Working on this was a bit confusing, as it seems the file was created and updated by different people over the last 9 years (at least) and some comments/descriptions were not adjusted accordingly. Also, it might be a bit dangerous to mix Capacity and Capacity Additions within one data object with only one variable and trust people read the descriptions. I cleaned up the code and clarified some descriptions, hopefully without adding new misunderstandings. @robertpietzcker please take a look at the result to spot any incorrect approaches or assumptions in the new version.

In detail

  • Taking a current snapshot of the nuclear data from here and feeding it into calcCapacityNuclear
  • 2015, 2020 and 2025 are now directly using the capacities from the respective snapshots.
  • For capacity additions in 2030 and 2035 I used the formulas as were used for 2025 and 2030 before and made small changes.
    • The "10% of operating" are taken from the same (latest) snapshot instead of an older one.
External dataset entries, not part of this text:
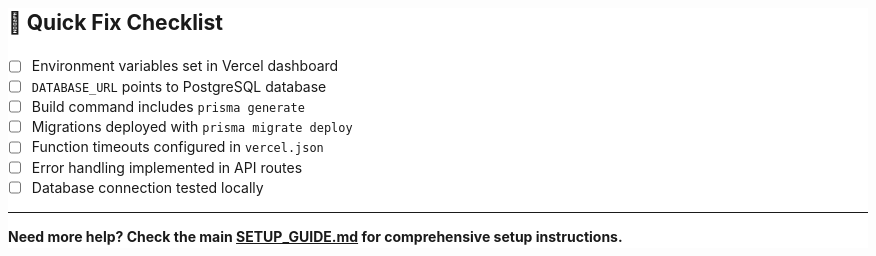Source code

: ## 🎯 Quick Fix Checklist

- [ ] Environment variables set in Vercel dashboard
- [ ] `DATABASE_URL` points to PostgreSQL database
- [ ] Build command includes `prisma generate`
- [ ] Migrations deployed with `prisma migrate deploy`
- [ ] Function timeouts configured in `vercel.json`
- [ ] Error handling implemented in API routes
- [ ] Database connection tested locally

---

**Need more help? Check the main [SETUP_GUIDE.md](./SETUP_GUIDE.md) for comprehensive setup instructions.**
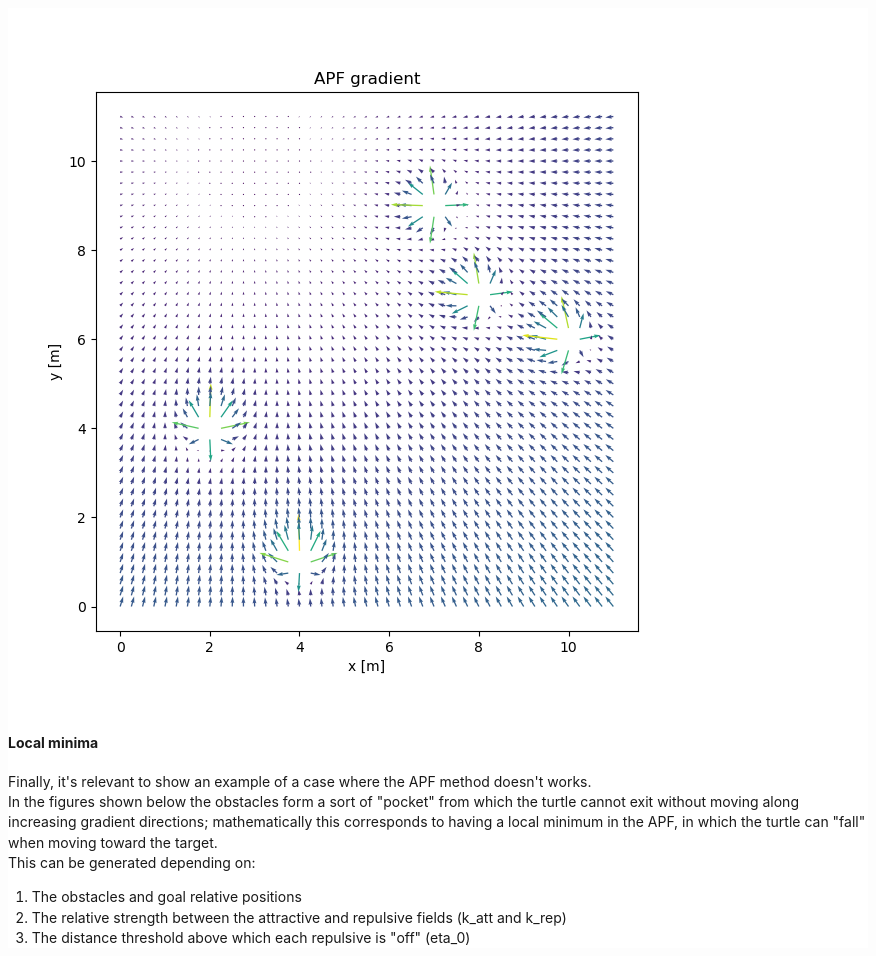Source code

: ![](fig/gradient3.png)


#### Local minima

Finally, it's relevant to show an example of a case where the APF method doesn't works.\
In the figures shown below the obstacles form a sort of "pocket" from which the turtle cannot exit without moving along increasing gradient directions; mathematically this corresponds to having a local minimum in the APF, in which the turtle can "fall" when moving toward the target.\
This can be generated depending on:

1. The obstacles and goal relative positions
2. The relative strength between the attractive and repulsive fields (k_att and k_rep)
3. The distance threshold above which each repulsive is "off" (eta_0)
I did not see why it would make sense to take an older one.
    • Are the "30% under construction" for 2030 really the right fraction? Why do we expect 40% of planned but only 30% of under construction in 5 years? I did not change it, but feel like this should be bigger.
    • I also updated the manual adjustments made in the end for emerging nuclear energy countries. Should we continue with the same estimates for capacity additions of 500MW in 2030 and 2GW in 2035 as before?

We are now the same place we were with CCS, where we have REMIND input-data and bounds in parallel to near-term thresholds used in the validation tool, both based on the same source but with slightly different factors and methods. I don't think it should be harmonized, but it might be good to keep this in mind if only to avoid double work.